Wann das sein wird, blieb zunächst genauso unklar. Das Bundesministerium für Verkehr und digitale Infrastruktur ließ lediglich wissen: „Das Land Brandenburg und der Freistaat Sachsen haben die genannten Projekte (Elektrifizierung der Bahnlinien Cottbus – Görlitz und Görlitz – Dresden, Anm. d. Red.) als prioritäre Maßnahmen für das Strukturstärkungsgesetz Kohle angemeldet. Das Bundeskabinett hat am 28. August 2019 den Gesetzentwurf beschlossen und in das parlamentarische Verfahren eingebracht. Für die Ausbaustrecke und Elektrifizierung Dresden – Görlitz wurde bisher die DB Netz AG durch den Freistaat Sachsen mit der Vorplanung beauftragt. Sollte nach Beschlussfassung des Strukturstärkungsgesetzes eine Realisierung der Vorhaben nach Zustimmung beider Länder auf Basis dieses Gesetzes erfolgen, sind zunächst die Planungen bis zur Baureife, also einen Planfeststellungsbeschluss, fortzuführen.“ Erst danach seien verlässliche Aussagen zu einem Baubeginn und weiteren Details wie Lärmschutz und den notwendigen finanziellen Mitteln möglich.

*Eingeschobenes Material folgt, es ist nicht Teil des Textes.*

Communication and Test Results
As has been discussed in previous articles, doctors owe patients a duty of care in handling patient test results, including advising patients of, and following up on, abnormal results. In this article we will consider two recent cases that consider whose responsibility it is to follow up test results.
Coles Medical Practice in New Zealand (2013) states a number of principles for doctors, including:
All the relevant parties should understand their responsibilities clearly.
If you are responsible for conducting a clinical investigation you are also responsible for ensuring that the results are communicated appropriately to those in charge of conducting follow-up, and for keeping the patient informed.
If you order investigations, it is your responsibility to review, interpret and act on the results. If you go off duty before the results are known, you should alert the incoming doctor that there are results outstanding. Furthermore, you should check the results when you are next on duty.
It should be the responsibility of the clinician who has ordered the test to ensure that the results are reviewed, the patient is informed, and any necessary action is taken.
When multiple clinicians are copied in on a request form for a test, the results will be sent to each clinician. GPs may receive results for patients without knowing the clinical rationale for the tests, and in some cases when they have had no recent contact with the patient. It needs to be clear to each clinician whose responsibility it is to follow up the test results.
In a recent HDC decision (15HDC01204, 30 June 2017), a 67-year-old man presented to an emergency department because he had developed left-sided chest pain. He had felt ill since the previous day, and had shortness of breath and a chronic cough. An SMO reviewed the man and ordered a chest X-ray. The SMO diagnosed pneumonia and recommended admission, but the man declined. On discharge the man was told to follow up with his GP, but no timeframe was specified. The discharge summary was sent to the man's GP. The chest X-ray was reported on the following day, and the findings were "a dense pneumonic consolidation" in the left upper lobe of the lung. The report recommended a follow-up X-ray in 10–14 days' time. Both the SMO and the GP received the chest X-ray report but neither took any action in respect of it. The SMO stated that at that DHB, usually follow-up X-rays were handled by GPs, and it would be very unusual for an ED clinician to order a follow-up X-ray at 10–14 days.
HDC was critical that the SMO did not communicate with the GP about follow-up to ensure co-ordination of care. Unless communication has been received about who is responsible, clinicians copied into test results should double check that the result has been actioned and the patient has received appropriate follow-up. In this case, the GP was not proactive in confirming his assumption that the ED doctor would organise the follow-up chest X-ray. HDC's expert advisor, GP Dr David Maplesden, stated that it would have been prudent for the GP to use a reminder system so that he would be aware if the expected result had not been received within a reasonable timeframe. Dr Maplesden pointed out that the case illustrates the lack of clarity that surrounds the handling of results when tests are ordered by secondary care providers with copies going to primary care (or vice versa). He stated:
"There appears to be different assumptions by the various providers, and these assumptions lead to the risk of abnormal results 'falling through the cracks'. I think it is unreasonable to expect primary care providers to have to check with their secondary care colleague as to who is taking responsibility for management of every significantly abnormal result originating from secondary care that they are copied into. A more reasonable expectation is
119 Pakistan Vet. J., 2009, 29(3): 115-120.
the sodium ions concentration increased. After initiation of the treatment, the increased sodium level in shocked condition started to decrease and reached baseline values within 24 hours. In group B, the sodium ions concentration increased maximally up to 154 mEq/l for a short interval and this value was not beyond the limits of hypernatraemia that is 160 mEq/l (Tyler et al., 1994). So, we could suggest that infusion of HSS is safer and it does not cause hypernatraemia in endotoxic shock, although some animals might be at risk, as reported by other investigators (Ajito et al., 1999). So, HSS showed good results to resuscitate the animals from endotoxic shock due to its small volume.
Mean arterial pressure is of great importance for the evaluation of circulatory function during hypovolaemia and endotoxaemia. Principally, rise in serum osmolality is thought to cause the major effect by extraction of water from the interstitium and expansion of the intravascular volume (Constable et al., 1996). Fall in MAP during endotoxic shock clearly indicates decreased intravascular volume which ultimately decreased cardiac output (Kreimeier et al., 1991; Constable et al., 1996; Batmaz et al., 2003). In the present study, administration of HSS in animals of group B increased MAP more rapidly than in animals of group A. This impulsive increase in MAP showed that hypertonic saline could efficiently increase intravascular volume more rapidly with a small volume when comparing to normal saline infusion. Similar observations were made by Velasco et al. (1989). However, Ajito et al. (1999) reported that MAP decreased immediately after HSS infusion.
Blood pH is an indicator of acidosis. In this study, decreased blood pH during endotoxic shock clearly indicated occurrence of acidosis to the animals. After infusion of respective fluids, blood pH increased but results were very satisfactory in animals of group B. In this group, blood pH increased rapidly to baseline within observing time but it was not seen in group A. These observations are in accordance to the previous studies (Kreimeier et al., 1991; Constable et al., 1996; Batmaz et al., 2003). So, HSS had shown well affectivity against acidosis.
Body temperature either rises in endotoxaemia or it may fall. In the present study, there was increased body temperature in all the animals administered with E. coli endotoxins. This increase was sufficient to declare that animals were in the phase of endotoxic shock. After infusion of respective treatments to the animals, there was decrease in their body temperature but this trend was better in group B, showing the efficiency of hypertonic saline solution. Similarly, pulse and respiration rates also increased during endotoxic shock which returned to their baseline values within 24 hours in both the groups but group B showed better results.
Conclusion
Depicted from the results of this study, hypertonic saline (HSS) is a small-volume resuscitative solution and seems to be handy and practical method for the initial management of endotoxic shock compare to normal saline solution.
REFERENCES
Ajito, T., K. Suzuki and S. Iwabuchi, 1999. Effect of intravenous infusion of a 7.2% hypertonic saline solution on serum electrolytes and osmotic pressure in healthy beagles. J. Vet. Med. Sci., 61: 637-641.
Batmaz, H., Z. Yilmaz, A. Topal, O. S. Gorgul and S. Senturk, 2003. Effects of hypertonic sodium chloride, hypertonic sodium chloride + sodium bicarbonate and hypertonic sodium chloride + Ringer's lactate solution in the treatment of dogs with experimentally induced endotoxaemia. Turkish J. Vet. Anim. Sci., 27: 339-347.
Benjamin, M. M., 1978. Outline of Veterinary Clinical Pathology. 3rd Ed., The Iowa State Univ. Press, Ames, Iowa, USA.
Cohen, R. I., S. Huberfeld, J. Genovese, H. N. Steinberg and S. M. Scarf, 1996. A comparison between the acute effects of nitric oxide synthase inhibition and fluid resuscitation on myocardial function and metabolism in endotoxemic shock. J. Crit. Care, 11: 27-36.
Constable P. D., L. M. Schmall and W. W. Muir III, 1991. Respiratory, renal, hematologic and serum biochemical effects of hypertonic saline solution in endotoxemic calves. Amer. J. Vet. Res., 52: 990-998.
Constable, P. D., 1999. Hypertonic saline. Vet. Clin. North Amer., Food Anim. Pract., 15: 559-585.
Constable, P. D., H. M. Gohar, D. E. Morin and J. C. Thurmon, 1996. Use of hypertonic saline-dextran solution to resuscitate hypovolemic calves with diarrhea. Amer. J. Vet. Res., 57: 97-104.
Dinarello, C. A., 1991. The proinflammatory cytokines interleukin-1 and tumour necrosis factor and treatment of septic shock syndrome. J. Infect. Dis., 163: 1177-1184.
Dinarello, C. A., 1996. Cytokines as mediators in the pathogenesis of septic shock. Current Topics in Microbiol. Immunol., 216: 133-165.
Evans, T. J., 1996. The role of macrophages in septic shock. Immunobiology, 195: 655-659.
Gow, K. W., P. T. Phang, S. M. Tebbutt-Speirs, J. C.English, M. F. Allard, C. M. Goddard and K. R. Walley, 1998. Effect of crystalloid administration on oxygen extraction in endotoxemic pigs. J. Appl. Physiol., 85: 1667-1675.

Das SMWA spricht unterdessen von einem Gesamtwert in Höhe von voraussichtlich 550 Millionen Euro, die der Bund zu einhundert Prozent zu übernehmen habe.

Der Görlitzer AfD-Landtagsabgeordnete Sebastian Wippel zeigt sich hingegen skeptisch: „Bereits in den letzten Jahren hieß es seitens der Deutschen Bahn und des Verkehrsministeriums immer wieder, man werde jetzt endlich Milliardenbeträge für die Schiene ausgeben. Geschehen ist jedoch so gut wie nichts. 2010 versprach die Bahn beispielsweise, 41 Milliarden Euro zu investieren, und 2012 war nochmals von 28 Milliarden Euro die Rede. Wo die verbaut wurden, ist mir schleierhaft. Daher werde ich ganz genau beobachten, ob nun wirklich etwas getan wird.“

Auch der FDP-Bundestagsabgeordnete Torsten Herbst hegt Zweifel an einer raschen Umsetzung des Vorhabens: „Es ist schleierhaft, warum im Entwurf für den neuen Bundeshaushalt 2020 deutschlandweit nur zehn Millionen Euro für ein Sonderelektrifizierungsprogramm bereitgestellt werden. Auch für eine mögliche Finanzierung aus dem Strukturhilfepaket für die Lausitz gibt bis heute keine belastbare finanzielle Zusage.“ Und weiter: „Notwendig wäre eine Aufnahme des Projekts in den vordringlichen Bedarf des Bundesverkehrswegeplans. Sachsen könnte die Elektrifizierung beschleunigen, wenn es das Projekt teilweise vorfinanziert beziehungsweise sich direkt an der Finanzierung beteiligt. Nach gegenwärtigem Planungs- und Genehmigungsrecht würde es über ein Jahrzehnt dauern, bis elektrische Züge rollen könnten. Deshalb muss das Planungsrecht auf Bundesebene dringend reformiert werden.“

Zurück zum Bautzener Bahnhof: Was bislang offenbar die Wenigsten im Blick haben ist, dass diesem, sollte er tatsächlich bis 2030 oder später zum Haltepunkt für S-Bahnen und Schnellzüge werden, von Norden her eine Überlastung droht – bezogen auf die dann sich abzeichnende Situation auf den Zufahrten und Parkplätzen. Schon deshalb würde es Unternehmer und Stadtrat Jörg Drews begrüßen, wenn die Stadt an dem Ziel festhält, einen Teil des Güterbahnhofareals zu erwerben. „Eine Straffung der Gleisanlagen und somit ein Raumgewinn ist möglich“, sagte er im Gespräch mit unserer Zeitung. Seinen Vorstellungen zufolge könnte ein Bereich des auf diese Weise freiwerdenden Geländes zu einer ÖPNV-Schnittstelle ausgebaut werden, damit auch vom Süden her ein Umstieg vom Bus in die Bahn gelingt. Um all das zu verwirklichen, müsse jedoch der politische Druck aufrechterhalten bleiben, so Jörg Drews.